[Begin THE INPUT]

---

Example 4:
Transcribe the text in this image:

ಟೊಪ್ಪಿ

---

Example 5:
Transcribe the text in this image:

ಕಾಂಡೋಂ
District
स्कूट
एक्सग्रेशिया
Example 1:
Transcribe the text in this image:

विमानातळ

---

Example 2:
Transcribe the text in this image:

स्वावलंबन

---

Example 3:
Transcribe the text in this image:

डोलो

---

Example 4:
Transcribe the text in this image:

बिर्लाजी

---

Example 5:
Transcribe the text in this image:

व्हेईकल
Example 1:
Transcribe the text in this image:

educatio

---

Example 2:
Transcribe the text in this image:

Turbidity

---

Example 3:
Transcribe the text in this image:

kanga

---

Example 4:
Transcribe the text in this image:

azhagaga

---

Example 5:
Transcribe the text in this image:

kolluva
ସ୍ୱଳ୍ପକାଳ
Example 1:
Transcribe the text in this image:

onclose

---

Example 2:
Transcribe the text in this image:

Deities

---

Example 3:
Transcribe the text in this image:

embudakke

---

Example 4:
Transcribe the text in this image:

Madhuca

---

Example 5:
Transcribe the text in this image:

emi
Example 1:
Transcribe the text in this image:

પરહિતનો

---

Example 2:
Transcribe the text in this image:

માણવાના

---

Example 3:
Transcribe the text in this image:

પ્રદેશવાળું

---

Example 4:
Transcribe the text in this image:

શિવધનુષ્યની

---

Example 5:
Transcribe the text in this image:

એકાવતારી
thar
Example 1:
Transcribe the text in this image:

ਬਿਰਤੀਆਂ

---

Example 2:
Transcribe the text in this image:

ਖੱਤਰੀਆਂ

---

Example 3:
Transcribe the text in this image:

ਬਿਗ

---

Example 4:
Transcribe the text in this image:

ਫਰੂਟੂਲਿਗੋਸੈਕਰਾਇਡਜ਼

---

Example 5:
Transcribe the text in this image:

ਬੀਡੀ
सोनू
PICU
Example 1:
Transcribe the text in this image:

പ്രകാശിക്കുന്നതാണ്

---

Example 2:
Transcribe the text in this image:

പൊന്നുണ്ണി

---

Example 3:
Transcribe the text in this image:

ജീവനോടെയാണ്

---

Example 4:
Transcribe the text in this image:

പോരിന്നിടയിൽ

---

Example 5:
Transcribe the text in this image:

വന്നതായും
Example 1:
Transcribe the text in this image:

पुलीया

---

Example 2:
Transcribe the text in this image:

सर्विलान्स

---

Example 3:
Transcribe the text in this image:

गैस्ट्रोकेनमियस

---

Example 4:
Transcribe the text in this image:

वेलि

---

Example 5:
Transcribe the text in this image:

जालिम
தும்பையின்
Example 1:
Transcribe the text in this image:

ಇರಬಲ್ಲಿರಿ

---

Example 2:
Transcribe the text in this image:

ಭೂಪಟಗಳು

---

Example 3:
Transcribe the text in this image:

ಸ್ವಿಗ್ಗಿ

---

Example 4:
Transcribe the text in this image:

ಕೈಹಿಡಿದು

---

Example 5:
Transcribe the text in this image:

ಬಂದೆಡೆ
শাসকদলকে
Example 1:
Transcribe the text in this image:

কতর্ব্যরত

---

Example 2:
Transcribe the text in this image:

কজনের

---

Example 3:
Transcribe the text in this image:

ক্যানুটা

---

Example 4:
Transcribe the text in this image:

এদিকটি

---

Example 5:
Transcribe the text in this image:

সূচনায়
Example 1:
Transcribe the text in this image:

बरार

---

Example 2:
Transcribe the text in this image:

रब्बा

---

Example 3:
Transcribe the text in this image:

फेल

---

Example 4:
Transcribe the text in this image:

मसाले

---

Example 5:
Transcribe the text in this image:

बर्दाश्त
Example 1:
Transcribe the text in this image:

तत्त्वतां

[End THE INPUT]

TASK DESCRIPTION:
Write out the material word for word, starting at its first line and stopping after the line that contains "ਫਰੂਟੂਲਿਗੋਸੈਕਰਾਇਡਜ਼".

RESPONSE TO THE TASK:
---

Example 4:
Transcribe the text in this image:

ಟೊಪ್ಪಿ

---

Example 5:
Transcribe the text in this image:

ಕಾಂಡೋಂ
District
स्कूट
एक्सग्रेशिया
Example 1:
Transcribe the text in this image:

विमानातळ

---

Example 2:
Transcribe the text in this image:

स्वावलंबन

---

Example 3:
Transcribe the text in this image:

डोलो

---

Example 4:
Transcribe the text in this image:

बिर्लाजी

---

Example 5:
Transcribe the text in this image:

व्हेईकल
Example 1:
Transcribe the text in this image:

educatio

---

Example 2:
Transcribe the text in this image:

Turbidity

---

Example 3:
Transcribe the text in this image:

kanga

---

Example 4:
Transcribe the text in this image:

azhagaga

---

Example 5:
Transcribe the text in this image:

kolluva
ସ୍ୱଳ୍ପକାଳ
Example 1:
Transcribe the text in this image:

onclose

---

Example 2:
Transcribe the text in this image:

Deities

---

Example 3:
Transcribe the text in this image:

embudakke

---

Example 4:
Transcribe the text in this image:

Madhuca

---

Example 5:
Transcribe the text in this image:

emi
Example 1:
Transcribe the text in this image:

પરહિતનો

---

Example 2:
Transcribe the text in this image:

માણવાના

---

Example 3:
Transcribe the text in this image:

પ્રદેશવાળું

---

Example 4:
Transcribe the text in this image:

શિવધનુષ્યની

---

Example 5:
Transcribe the text in this image:

એકાવતારી
thar
Example 1:
Transcribe the text in this image:

ਬਿਰਤੀਆਂ

---

Example 2:
Transcribe the text in this image:

ਖੱਤਰੀਆਂ

---

Example 3:
Transcribe the text in this image:

ਬਿਗ

---

Example 4:
Transcribe the text in this image:

ਫਰੂਟੂਲਿਗੋਸੈਕਰਾਇਡਜ਼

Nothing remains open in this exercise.